# OK smart arses...



## StuarTT (May 7, 2002)

...what do I do next....

1: I've shaved off my beard;
2: I've taken my cell phone of it's belt clip and carry it in my pocket;
3: I've thrown out all my old clothes and bought new ones;
4: I haven't posted a sig-pic because it is still too big;
5: I've asked my parents to sell their Mercedes because it is too big;
6: I've washed and polished my TT;
7: I've thought about reading the Daily Mail just so I can stop again.

Any other ideas for what I can do _this_ week-end. ??? ;D

BTW, this forum is beginning to cost me a fortune, every day there is some new *must-have* TT item.


----------



## sonnyikea (Dec 31, 2002)

Teach the locals how to use roundabouts?

(see Multiple Flame thread)

;D


----------



## StuarTT (May 7, 2002)

Jeez, don't get me started on driving standards in Luxembourg!!!!

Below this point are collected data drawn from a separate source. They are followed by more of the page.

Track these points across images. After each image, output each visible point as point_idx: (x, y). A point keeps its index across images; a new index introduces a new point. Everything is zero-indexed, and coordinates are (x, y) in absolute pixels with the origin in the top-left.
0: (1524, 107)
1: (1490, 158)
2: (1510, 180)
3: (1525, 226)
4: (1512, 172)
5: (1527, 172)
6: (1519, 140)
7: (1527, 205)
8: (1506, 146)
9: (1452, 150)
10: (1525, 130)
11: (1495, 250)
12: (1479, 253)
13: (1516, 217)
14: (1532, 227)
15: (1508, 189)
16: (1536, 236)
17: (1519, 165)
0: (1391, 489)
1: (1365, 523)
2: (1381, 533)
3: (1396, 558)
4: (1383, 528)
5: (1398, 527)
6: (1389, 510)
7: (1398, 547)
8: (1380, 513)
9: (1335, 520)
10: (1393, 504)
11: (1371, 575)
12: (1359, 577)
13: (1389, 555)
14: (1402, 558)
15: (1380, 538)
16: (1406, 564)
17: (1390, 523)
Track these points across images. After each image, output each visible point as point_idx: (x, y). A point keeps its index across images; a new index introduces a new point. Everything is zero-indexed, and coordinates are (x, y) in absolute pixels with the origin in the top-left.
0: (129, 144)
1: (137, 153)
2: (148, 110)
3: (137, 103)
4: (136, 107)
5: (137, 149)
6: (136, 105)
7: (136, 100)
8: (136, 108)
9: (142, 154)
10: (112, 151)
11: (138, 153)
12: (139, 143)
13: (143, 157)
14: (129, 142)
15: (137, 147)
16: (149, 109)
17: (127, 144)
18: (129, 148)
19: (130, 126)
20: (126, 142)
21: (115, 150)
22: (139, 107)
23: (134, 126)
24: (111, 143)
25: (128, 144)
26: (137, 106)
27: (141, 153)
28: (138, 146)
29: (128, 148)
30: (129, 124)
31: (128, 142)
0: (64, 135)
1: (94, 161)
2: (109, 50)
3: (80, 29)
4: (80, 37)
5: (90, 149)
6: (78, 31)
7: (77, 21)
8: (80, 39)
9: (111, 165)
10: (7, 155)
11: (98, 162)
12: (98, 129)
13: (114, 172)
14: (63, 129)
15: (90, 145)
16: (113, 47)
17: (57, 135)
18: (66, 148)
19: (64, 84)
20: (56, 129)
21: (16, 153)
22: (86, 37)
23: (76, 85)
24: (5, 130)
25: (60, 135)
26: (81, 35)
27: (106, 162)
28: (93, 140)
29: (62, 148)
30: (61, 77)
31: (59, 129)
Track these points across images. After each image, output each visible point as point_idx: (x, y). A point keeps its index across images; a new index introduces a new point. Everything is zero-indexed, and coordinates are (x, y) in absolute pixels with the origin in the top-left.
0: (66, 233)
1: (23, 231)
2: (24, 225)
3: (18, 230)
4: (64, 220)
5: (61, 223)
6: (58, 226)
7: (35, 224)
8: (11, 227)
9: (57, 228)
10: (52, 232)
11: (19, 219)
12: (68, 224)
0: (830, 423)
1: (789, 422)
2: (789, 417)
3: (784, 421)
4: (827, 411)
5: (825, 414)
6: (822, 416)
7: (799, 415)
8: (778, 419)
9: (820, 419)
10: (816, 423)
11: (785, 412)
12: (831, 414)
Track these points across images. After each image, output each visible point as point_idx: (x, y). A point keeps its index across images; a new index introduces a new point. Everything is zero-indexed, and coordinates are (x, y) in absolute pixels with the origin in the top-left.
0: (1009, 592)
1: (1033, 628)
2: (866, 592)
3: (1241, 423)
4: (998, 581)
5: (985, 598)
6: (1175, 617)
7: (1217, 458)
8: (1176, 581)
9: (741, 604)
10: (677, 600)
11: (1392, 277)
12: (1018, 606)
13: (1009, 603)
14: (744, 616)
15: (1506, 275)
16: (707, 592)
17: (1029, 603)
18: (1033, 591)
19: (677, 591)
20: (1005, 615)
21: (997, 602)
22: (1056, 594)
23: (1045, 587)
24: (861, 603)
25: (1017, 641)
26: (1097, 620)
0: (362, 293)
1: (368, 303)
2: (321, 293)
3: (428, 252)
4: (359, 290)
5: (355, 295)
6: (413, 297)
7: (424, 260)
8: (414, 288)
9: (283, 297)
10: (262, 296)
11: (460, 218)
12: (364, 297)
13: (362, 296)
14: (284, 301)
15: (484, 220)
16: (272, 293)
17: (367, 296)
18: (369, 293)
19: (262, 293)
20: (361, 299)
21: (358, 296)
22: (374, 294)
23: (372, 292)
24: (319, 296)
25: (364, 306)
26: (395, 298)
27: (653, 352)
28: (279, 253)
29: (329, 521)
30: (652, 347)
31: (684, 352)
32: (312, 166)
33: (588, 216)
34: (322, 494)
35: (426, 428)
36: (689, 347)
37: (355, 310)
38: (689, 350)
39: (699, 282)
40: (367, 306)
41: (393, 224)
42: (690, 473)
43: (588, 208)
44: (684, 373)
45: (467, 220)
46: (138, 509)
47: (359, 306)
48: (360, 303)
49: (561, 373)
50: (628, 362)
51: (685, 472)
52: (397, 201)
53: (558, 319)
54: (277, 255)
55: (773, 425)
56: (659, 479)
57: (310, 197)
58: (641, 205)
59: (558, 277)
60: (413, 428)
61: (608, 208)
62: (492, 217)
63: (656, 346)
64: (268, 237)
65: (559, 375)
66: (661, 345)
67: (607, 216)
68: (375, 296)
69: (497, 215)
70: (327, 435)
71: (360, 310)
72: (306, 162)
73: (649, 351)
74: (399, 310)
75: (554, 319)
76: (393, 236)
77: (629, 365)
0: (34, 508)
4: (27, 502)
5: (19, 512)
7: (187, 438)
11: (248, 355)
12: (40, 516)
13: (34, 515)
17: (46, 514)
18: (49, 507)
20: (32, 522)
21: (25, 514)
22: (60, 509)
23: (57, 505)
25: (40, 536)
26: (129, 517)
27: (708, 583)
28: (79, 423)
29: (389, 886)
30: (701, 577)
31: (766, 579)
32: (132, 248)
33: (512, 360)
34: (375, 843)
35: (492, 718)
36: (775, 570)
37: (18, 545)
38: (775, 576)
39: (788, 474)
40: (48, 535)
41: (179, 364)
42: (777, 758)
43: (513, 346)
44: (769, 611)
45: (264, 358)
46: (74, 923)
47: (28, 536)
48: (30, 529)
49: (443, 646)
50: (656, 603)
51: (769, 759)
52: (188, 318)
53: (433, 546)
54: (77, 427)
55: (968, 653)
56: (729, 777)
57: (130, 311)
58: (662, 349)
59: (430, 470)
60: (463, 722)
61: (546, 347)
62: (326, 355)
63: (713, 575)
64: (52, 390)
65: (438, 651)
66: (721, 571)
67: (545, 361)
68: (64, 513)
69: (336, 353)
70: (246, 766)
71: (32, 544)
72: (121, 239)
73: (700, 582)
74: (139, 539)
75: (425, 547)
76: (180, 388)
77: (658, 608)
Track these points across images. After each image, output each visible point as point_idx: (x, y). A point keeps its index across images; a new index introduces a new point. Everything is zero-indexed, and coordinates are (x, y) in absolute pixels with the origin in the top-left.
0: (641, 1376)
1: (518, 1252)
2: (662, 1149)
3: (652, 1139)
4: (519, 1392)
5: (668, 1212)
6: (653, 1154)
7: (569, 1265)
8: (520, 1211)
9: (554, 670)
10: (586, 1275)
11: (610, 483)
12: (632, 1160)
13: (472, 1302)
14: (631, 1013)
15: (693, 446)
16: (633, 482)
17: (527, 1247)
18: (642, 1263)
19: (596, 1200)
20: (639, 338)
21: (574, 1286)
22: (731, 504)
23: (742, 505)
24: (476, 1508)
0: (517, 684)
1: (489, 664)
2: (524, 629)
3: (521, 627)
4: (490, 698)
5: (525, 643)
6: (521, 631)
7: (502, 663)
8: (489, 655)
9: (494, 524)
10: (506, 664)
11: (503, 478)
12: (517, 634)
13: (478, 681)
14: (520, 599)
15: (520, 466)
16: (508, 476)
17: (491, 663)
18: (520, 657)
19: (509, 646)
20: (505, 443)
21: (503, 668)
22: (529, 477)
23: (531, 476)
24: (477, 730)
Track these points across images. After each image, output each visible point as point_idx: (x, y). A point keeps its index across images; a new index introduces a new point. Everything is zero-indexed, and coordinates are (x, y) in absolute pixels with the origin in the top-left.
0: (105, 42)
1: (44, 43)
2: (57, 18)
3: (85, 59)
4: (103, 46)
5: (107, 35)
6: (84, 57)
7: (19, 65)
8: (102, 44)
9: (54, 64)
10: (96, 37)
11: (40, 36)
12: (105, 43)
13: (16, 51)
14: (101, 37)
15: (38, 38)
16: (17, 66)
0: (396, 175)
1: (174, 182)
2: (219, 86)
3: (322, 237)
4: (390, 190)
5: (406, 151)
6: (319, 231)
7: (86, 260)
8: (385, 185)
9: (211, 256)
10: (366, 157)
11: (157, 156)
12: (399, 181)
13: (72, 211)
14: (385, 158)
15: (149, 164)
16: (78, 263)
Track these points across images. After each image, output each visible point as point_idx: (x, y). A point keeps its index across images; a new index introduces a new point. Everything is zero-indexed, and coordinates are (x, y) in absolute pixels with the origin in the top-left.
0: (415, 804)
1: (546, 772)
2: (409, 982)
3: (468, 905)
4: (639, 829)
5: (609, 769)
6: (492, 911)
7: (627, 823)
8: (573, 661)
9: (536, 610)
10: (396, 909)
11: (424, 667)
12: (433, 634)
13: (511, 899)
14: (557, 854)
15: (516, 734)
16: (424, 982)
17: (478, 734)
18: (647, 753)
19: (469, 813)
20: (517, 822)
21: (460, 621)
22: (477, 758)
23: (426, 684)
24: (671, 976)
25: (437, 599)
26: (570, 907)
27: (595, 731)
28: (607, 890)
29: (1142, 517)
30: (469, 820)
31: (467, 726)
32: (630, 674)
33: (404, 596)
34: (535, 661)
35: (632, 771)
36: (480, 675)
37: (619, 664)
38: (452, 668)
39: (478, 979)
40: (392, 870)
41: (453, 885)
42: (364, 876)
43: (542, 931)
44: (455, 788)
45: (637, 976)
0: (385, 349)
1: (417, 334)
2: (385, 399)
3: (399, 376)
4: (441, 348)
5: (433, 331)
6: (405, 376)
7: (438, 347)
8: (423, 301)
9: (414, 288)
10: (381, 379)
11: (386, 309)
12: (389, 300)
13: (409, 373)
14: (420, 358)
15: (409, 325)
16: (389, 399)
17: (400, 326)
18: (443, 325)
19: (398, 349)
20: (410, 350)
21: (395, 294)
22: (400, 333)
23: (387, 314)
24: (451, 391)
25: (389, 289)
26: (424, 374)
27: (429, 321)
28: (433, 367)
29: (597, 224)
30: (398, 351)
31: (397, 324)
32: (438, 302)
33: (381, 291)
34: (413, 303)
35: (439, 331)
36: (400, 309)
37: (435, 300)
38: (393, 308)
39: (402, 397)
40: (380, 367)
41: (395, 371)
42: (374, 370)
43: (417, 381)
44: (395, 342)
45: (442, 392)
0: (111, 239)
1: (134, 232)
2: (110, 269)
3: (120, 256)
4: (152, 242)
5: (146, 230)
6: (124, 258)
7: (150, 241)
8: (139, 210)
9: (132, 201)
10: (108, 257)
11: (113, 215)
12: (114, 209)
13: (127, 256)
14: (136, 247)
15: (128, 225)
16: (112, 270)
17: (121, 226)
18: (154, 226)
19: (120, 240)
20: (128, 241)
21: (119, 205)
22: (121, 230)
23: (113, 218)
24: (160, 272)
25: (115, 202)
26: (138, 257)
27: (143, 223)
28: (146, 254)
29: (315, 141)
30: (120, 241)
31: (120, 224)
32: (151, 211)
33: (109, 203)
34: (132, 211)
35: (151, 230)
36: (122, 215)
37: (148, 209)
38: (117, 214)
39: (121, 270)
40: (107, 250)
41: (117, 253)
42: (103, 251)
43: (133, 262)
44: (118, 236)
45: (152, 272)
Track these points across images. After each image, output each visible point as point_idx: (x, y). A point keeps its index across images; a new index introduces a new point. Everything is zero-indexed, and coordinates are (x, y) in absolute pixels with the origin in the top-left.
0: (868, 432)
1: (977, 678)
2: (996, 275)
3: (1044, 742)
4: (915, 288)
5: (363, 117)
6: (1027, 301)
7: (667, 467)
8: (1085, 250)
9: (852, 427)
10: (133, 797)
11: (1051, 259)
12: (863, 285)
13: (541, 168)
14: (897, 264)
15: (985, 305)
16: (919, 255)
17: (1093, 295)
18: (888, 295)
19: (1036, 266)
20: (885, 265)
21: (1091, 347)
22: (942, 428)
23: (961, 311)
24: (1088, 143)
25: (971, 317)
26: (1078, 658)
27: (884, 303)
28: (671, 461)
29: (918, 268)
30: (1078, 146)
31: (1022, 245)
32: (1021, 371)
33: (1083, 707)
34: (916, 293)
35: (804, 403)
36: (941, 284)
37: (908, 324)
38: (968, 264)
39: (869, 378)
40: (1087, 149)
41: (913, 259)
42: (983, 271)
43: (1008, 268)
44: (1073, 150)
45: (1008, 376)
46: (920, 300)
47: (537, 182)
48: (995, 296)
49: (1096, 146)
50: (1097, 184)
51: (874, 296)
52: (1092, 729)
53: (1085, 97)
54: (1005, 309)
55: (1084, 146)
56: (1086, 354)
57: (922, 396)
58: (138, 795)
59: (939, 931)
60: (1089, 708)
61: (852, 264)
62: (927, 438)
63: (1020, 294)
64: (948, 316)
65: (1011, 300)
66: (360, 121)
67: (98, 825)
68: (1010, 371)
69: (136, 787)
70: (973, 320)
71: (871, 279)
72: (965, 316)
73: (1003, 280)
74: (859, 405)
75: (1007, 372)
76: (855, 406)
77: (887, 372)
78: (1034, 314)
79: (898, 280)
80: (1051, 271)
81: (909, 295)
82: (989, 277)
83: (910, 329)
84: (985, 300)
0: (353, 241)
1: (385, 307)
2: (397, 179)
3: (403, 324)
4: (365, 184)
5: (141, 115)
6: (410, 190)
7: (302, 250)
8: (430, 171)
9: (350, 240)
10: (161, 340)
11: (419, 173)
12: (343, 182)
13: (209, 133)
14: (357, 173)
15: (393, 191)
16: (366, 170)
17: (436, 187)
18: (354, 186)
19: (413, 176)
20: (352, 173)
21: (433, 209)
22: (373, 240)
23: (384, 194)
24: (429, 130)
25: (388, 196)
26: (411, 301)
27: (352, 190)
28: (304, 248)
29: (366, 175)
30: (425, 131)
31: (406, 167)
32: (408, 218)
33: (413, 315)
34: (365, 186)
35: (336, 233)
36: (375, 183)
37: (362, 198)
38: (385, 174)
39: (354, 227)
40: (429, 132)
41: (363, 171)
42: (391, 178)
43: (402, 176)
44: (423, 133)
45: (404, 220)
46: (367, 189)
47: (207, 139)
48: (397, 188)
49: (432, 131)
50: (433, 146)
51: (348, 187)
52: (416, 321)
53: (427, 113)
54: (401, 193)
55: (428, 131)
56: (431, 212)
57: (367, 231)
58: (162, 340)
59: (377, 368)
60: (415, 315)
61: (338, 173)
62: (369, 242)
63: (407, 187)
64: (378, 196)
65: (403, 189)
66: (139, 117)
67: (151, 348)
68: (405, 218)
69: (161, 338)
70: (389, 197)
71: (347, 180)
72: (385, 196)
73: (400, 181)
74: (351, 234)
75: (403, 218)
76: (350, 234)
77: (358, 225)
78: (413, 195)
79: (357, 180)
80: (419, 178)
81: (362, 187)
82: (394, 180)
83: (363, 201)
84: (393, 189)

I'll be on here for hours otherwise.


----------



## sonnyikea (Dec 31, 2002)

Tell me about it - I live 10 minutes walk from work and sometimes I need the car. There are two roundabouts I need to negotiate to get to work and I always get carved/cut up on at least one of them 

You would have thought with the agressive lines of the TT everyone would get out of the way


----------



## Dotti (Mar 9, 2003)

hehehe You mean you want to add more to your list of things


----------



## TTotal (Aug 12, 2002)

Get a divorce, you know it makes sense !
(and some drainpipes etc !) :


----------



## StuarTT (May 7, 2002)

> hehehe You mean you want to add more to your list of things Â


Not really, just trying to liven up a lousy Friday. :


----------



## racer (Feb 3, 2003)

> ...what do I do next....
> 
> Any other ideas for what I can do _this_ week-end. Â ??? ;D


Get yourself a Prince Albert.


----------